Les inséparables

Le fauteuil en skaï avait vu le jour vers la fin des années cinquante ou bien peut-être au début des années soixante dans une usine, française ou allemande on ne sait pas, en tout cas il était de qualité. En attestaient sa carcasse en bois et sa longévité, malgré une utilisation quotidienne pendant plus de cinquante ans. Il avait dû transiter par un entrepôt avant d’asseoir son royaume dans la vitrine à l’enseigne des Meubles Gallay, l’antre saintais du meuble design d’alors sur le cours National.

Ses formes arrondies et accueillantes, ses pieds compas noirs aux rotules de laiton, ses accoudoirs bien marqués, son skaï couleur cognac lui donnaient une élégance un brin arrogante, à la fois virile et maternelle. Le contact ferme mais moelleux de son assise, la stabilité des accoudoirs, le soutien confortable  du rembourrage en mousse du dos  se devinaient du regard.

Il était resté quelques semaines tout au plus dans la vitrine décorée des meubles Gallay. Un jumeau lui tenait compagnie. Il voyait les passants hésiter en jetant un coup d’œil à la vitrine. Parfois ils s’arrêtaient, s’approchaient. Il pouvait lire alors dans leurs yeux l’admiration, l’excitation, parfois la convoitise. Leurs yeux brillants, les regards échangés entre les femmes et les maris ou bien les mères et les filles, les moulinets des bras, les bouches qui déversaient des paroles inaudibles mais ininterrompues, tous ces hommages lui arrivaient amortis par le verre épais de la vitrine, parasités par les bruits de la circulation.

Il était resté dans la vitrine des meubles Gallay jusqu’à ce que cette femme entre dans le magasin, se précipite sur lui et le ramène chez elle.

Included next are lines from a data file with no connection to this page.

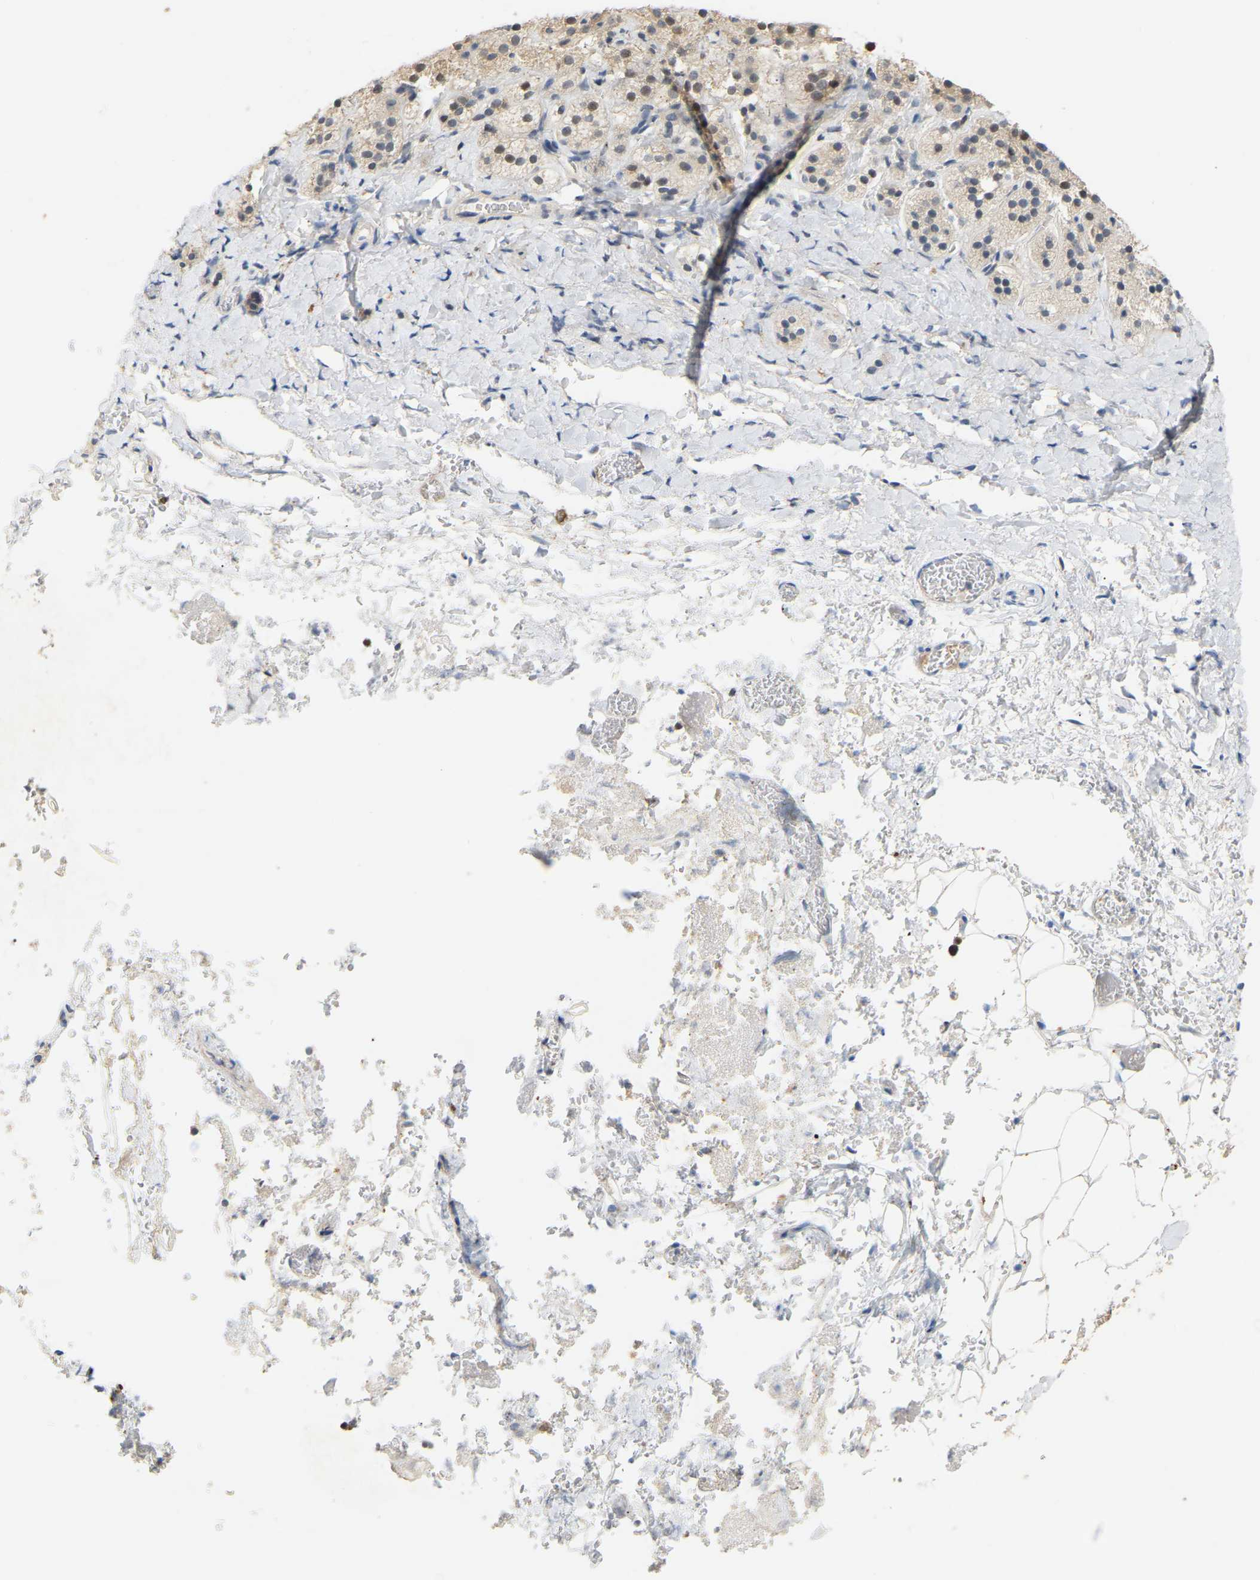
{"staining": {"intensity": "moderate", "quantity": "25%-75%", "location": "cytoplasmic/membranous,nuclear"}, "tissue": "adrenal gland", "cell_type": "Glandular cells", "image_type": "normal", "snomed": [{"axis": "morphology", "description": "Normal tissue, NOS"}, {"axis": "topography", "description": "Adrenal gland"}], "caption": "High-magnification brightfield microscopy of unremarkable adrenal gland stained with DAB (brown) and counterstained with hematoxylin (blue). glandular cells exhibit moderate cytoplasmic/membranous,nuclear expression is seen in about25%-75% of cells. Using DAB (brown) and hematoxylin (blue) stains, captured at high magnification using brightfield microscopy.", "gene": "PTPN4", "patient": {"sex": "female", "age": 44}}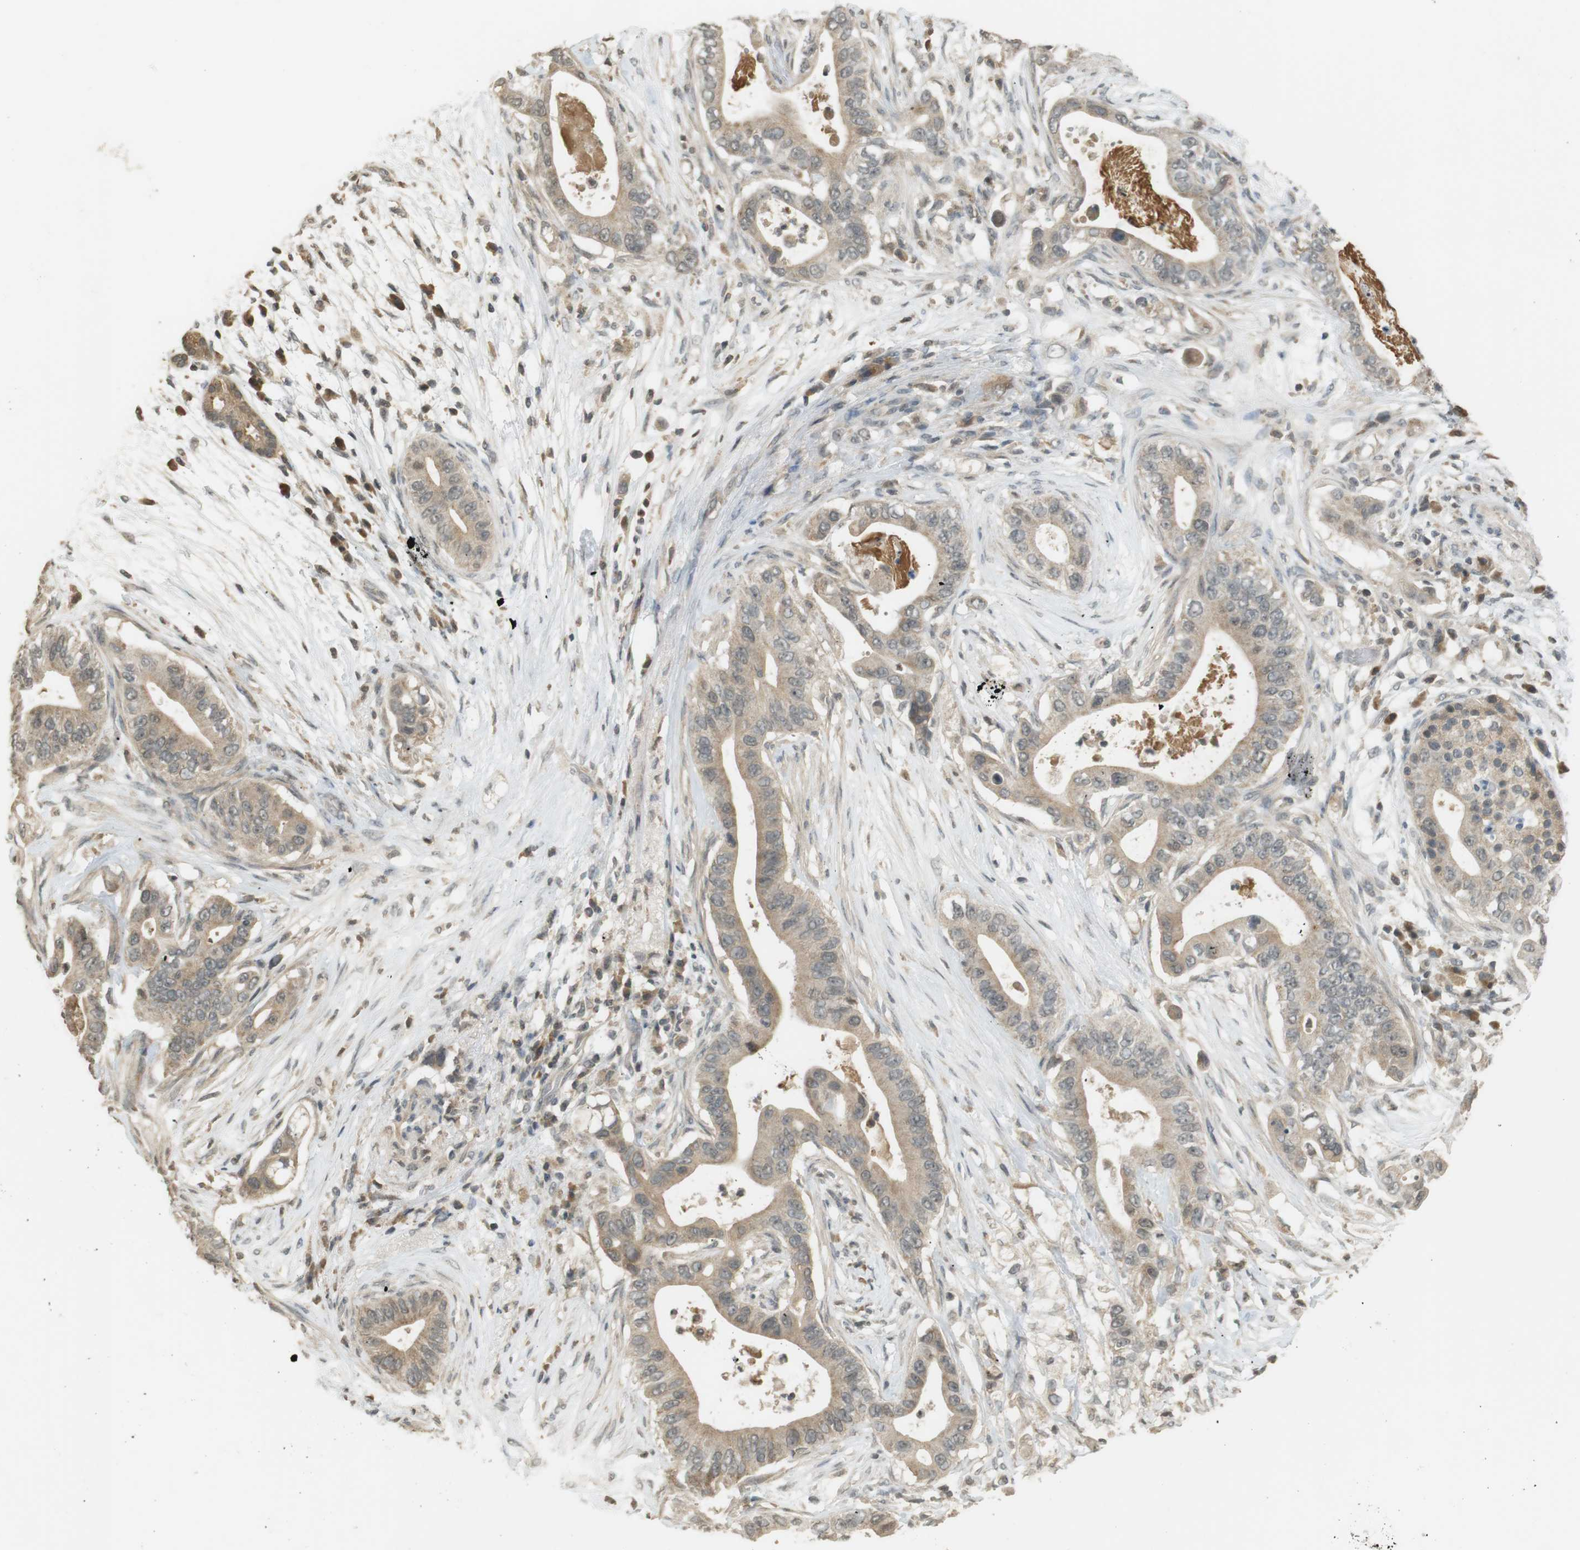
{"staining": {"intensity": "weak", "quantity": "25%-75%", "location": "cytoplasmic/membranous"}, "tissue": "pancreatic cancer", "cell_type": "Tumor cells", "image_type": "cancer", "snomed": [{"axis": "morphology", "description": "Adenocarcinoma, NOS"}, {"axis": "topography", "description": "Pancreas"}], "caption": "Approximately 25%-75% of tumor cells in human pancreatic adenocarcinoma demonstrate weak cytoplasmic/membranous protein positivity as visualized by brown immunohistochemical staining.", "gene": "SRR", "patient": {"sex": "male", "age": 77}}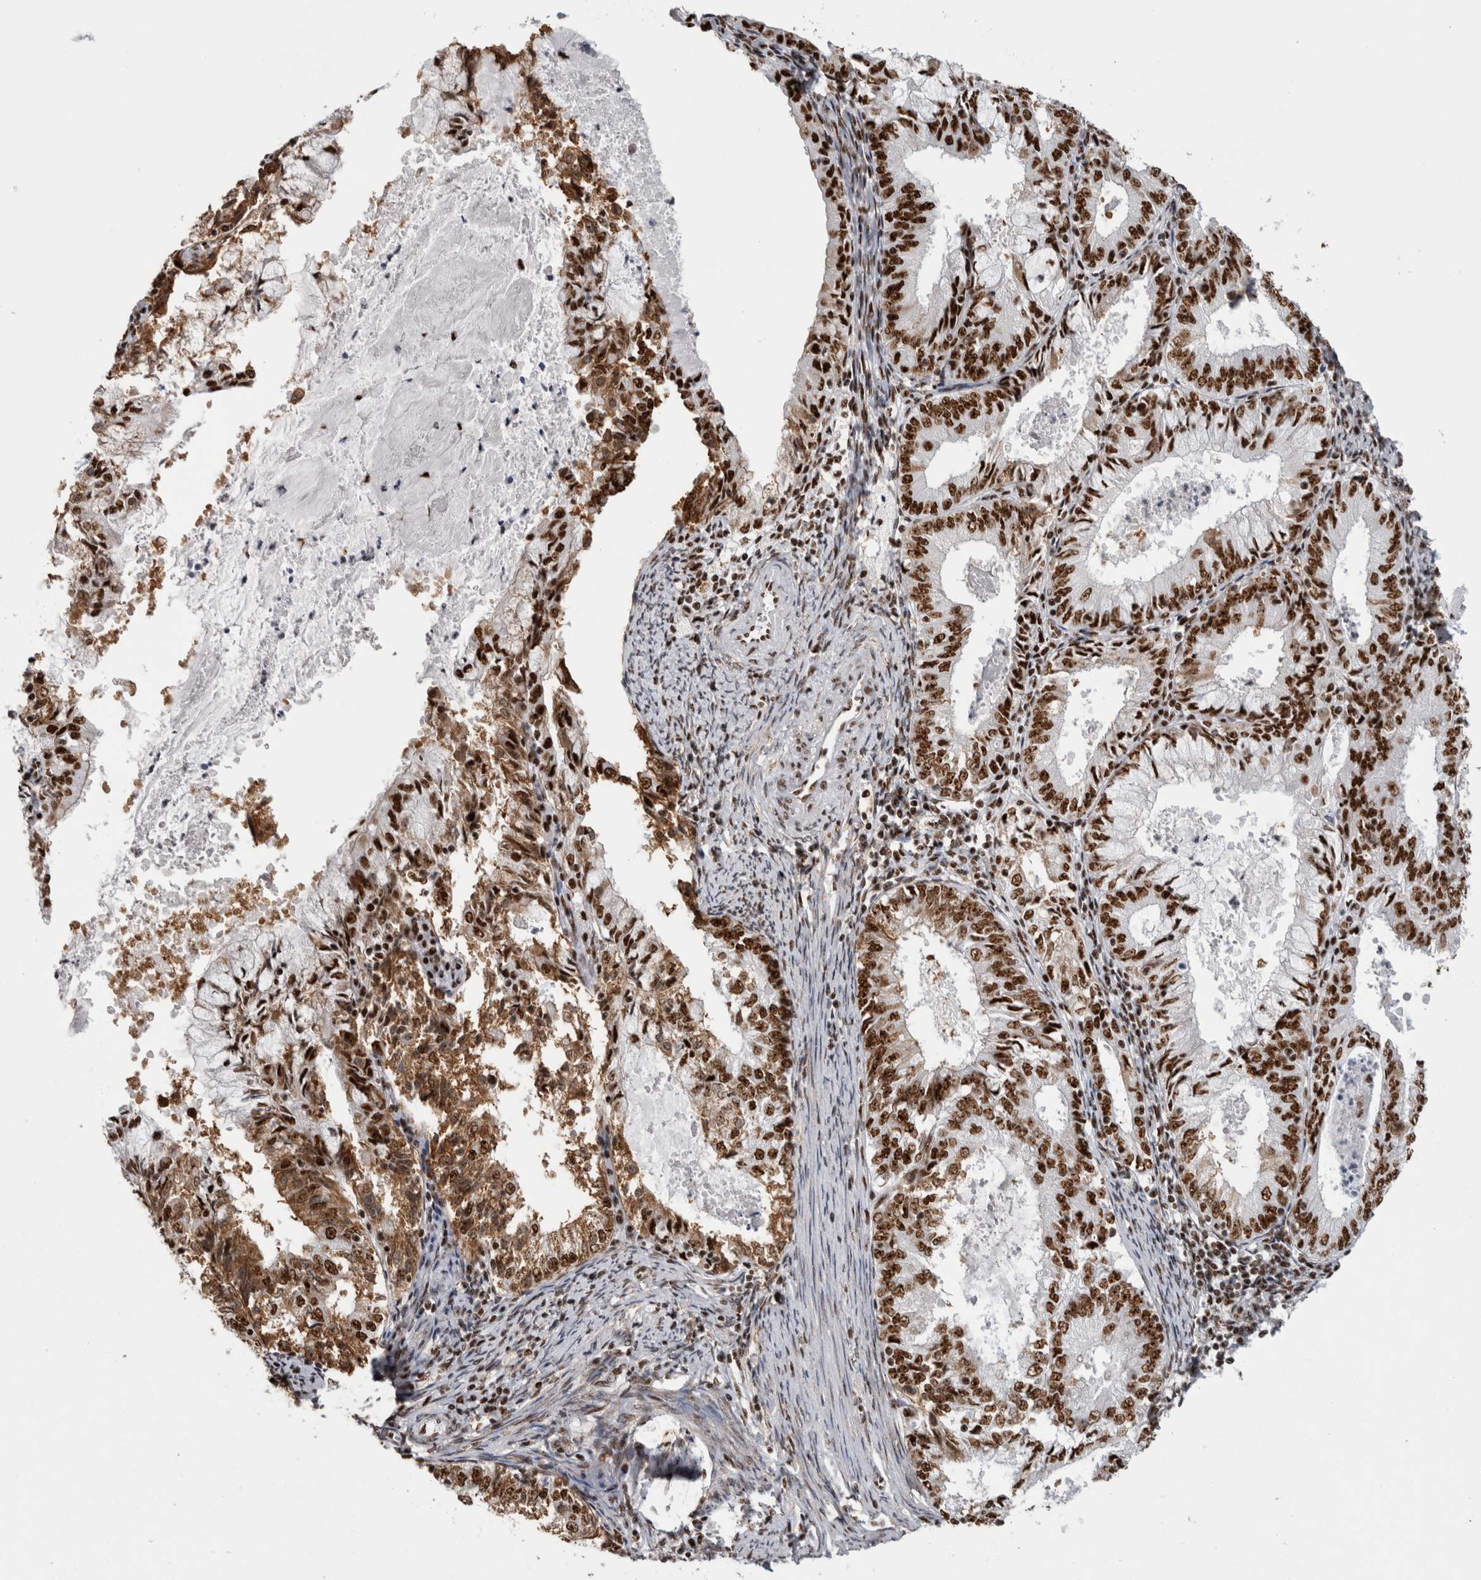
{"staining": {"intensity": "strong", "quantity": ">75%", "location": "cytoplasmic/membranous,nuclear"}, "tissue": "endometrial cancer", "cell_type": "Tumor cells", "image_type": "cancer", "snomed": [{"axis": "morphology", "description": "Adenocarcinoma, NOS"}, {"axis": "topography", "description": "Endometrium"}], "caption": "IHC photomicrograph of neoplastic tissue: human endometrial cancer stained using IHC demonstrates high levels of strong protein expression localized specifically in the cytoplasmic/membranous and nuclear of tumor cells, appearing as a cytoplasmic/membranous and nuclear brown color.", "gene": "NCL", "patient": {"sex": "female", "age": 57}}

Il l’avait vue s’arrêter tous les soirs des semaines durant, toujours à peu près à la même heure,  quelques dizaines de minutes avant la fermeture du magasin. Elle arrivait à vélo, un vélo de femme un peu défraichi, auquel étaient rivés un siège d’enfant et des sacoches. Elle descendait de selle prestement, posait son vélo contre l’arbre devant la devanture. Sa petite taille faisait ressortir ses rondeurs, elle n’avait pas d’angles, tout était rebondi chez elle, rond et moelleux.

Les minutes  qu’elle passait à le scruter tous les soirs lui paraissaient infiniment longues. Il était, plus qu’à aucun autre moment, sous les feux de la rampe. Elle le fixait intensément. Son regard le détaillait, le déshabillait presque. Elle avait de beaux yeux bleus en amande auxquels on n’aurait pas su donner d’âge, son nez était légèrement retroussé, ses cheveux bruns, ondulés. Elle portait un chapeau simple. Il l’observait qui s’approchait, intimidée par la devanture luxueuse. Il observait ses mines, sa tête qui s’inclinait, ses déplacements sur le trottoir pour l’observer sous tous les angles.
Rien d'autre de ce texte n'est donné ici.